Number three: App Intents / App actions

App Intents has been on Apple platforms for all these years. And just as the community has been predicting - this year, it gets a huge upgrade by letting Siri AI interface with these app intents. This happens using the new entity enhancements released this year, that lets developers add elegant App Intents in their apps that can be indexed by spotlight and be surfaced by Siri as entities or actions.

Using Foundation Models in Swift

New AFM framework in Swift comes feature-packed this year. To kick things off, Foundation Models now support multi-modality (images) so, providing it image data is as simple as a few lines of code:

  let response = try await session.respond {
      "What animal is this?"
      Attachment(UIImage(...))
  }

There are also new Dynamic Profiles that let you create different "agents" with varying system prompts, reasoning level, tools etc, based on the task at hand. The profiles can also be swapped automatically based on the task's requirement.

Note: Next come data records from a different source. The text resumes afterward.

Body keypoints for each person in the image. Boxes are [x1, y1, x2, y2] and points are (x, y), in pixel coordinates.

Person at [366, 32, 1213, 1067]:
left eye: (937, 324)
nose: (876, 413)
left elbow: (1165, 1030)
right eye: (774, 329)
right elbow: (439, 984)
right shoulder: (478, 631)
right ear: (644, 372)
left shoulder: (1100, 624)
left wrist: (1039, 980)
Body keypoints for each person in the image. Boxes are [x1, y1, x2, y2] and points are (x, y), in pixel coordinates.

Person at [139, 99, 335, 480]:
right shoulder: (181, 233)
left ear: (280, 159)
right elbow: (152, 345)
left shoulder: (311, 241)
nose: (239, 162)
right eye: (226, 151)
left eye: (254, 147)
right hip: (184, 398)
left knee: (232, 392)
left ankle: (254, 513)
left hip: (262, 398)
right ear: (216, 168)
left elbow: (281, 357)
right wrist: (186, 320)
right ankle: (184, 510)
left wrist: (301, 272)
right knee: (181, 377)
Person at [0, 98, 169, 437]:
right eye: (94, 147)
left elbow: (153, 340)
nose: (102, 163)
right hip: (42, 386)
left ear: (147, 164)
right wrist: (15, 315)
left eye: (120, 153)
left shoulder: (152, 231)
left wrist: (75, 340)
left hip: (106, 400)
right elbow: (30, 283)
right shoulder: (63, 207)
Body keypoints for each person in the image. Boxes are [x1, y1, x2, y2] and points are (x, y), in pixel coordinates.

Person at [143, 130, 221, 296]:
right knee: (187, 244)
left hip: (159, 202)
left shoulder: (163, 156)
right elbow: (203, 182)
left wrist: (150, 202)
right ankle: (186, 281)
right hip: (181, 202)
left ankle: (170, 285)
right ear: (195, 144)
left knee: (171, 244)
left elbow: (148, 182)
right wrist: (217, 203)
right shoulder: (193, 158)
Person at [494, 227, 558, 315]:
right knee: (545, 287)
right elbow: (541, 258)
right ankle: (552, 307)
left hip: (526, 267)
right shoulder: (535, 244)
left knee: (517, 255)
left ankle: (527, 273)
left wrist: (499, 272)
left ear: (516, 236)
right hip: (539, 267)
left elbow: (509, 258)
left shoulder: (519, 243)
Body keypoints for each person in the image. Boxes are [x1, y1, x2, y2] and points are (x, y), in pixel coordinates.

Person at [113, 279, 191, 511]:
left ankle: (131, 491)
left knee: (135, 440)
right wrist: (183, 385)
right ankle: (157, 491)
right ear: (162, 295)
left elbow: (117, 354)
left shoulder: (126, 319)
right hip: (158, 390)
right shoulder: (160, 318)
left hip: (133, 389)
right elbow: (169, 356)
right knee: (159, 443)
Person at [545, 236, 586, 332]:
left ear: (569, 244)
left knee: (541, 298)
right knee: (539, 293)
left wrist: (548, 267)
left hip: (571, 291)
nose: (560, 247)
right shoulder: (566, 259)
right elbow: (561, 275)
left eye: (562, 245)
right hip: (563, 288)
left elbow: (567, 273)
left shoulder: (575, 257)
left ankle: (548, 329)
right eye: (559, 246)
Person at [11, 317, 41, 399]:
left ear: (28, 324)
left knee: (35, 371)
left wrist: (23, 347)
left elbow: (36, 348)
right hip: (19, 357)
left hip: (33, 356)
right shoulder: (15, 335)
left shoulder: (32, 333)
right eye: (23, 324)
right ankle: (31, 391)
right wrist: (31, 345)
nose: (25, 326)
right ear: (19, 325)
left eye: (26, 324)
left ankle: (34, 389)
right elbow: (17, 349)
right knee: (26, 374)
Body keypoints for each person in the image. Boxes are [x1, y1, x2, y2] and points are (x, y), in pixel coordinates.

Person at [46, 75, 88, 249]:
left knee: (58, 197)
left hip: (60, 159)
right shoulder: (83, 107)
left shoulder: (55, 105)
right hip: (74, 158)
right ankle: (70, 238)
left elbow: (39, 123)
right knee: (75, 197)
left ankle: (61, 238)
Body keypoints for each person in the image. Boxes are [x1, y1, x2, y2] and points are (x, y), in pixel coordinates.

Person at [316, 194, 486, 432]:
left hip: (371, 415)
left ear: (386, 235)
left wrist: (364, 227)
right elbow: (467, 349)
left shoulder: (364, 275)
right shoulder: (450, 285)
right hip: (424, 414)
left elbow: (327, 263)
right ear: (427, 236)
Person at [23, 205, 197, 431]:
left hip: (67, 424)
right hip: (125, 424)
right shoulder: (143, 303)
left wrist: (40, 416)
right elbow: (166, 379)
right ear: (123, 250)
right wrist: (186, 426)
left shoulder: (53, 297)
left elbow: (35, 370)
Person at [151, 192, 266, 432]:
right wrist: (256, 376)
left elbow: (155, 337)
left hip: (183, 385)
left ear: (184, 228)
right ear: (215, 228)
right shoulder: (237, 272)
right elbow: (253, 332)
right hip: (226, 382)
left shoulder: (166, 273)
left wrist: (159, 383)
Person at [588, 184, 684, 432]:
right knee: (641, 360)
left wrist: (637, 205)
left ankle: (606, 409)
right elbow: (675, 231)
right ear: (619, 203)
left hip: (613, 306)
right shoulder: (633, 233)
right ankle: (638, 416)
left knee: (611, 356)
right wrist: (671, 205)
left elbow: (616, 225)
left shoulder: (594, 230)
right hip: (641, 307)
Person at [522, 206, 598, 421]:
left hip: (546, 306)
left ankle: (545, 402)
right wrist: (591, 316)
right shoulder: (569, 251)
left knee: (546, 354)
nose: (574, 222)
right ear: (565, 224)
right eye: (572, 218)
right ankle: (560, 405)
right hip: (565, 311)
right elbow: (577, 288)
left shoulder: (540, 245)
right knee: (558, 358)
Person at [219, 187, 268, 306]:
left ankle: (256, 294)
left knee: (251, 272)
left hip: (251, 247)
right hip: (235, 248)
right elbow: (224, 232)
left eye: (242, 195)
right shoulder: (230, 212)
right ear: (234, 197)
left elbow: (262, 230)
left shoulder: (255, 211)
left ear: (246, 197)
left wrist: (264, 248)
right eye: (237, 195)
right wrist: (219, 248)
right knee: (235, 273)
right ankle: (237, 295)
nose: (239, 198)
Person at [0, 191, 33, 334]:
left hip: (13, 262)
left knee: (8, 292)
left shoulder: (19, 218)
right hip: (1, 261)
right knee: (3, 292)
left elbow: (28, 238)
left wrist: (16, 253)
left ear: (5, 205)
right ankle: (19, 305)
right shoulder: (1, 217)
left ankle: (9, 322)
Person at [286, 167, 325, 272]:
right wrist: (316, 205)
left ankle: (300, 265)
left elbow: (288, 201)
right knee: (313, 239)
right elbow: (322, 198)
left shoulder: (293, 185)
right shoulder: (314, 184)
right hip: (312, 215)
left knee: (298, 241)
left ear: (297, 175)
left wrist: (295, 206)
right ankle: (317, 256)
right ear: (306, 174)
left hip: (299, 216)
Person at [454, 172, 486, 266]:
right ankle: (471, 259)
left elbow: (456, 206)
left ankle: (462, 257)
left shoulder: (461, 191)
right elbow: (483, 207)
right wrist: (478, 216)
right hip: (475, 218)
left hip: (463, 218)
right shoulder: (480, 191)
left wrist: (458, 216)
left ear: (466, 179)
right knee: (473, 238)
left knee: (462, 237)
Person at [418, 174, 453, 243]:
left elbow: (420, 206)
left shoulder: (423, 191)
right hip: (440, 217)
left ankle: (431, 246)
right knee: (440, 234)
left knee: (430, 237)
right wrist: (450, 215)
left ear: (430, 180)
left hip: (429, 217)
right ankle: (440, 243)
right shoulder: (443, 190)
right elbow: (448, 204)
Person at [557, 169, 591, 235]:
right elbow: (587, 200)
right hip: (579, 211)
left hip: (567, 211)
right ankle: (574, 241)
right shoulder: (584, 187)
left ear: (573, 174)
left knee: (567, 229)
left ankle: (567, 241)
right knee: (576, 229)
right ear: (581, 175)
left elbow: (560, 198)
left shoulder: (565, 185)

  struct CraftProfile: LanguageModelSession.DynamicProfile {
      let states: CraftProjectStates

      var body: some DynamicProfile {
          switch states.mode {
          case .craftAnalysis:
              Profile {
                  Instructions { /* ... */ }
                  RecordImageAnalysisTool()
                  SwitchModeTool(states: states)
              }
          case .brainstorm:
              Profile {
                  Instructions { /* ... */ }
                  BrainstormRecordTool()
              }
              .model(states.privateCloudCompute)
              .reasoningLevel(.deep)
          }
      }
  }

You can use custom models via Foundation Models framework by conforming your model to the new LanguageModel protocol and it's as simple as that. There's also a new python library, apple_fm_sdk, for interacting with AFM.

Do note that a lot of developer tools released on day one are subject to change as time progresses - this has happened a lot previously, so do keep an eye out for the official GitHub repos for open source frameworks and Apple Developer Documentation for their proprietary toolkits and APIs.

That's a wrap

This DubDub was PACKED with a lot of intelligence related features. New Siri AI, Apple Foundation Models, and advancements across all their platforms. The best part about it all for developers is the rich suite of APIs released, including CoreAI to build on top of the intelligence layer that Apple has provided system wide. The future of AI on Apple Silicon begins here.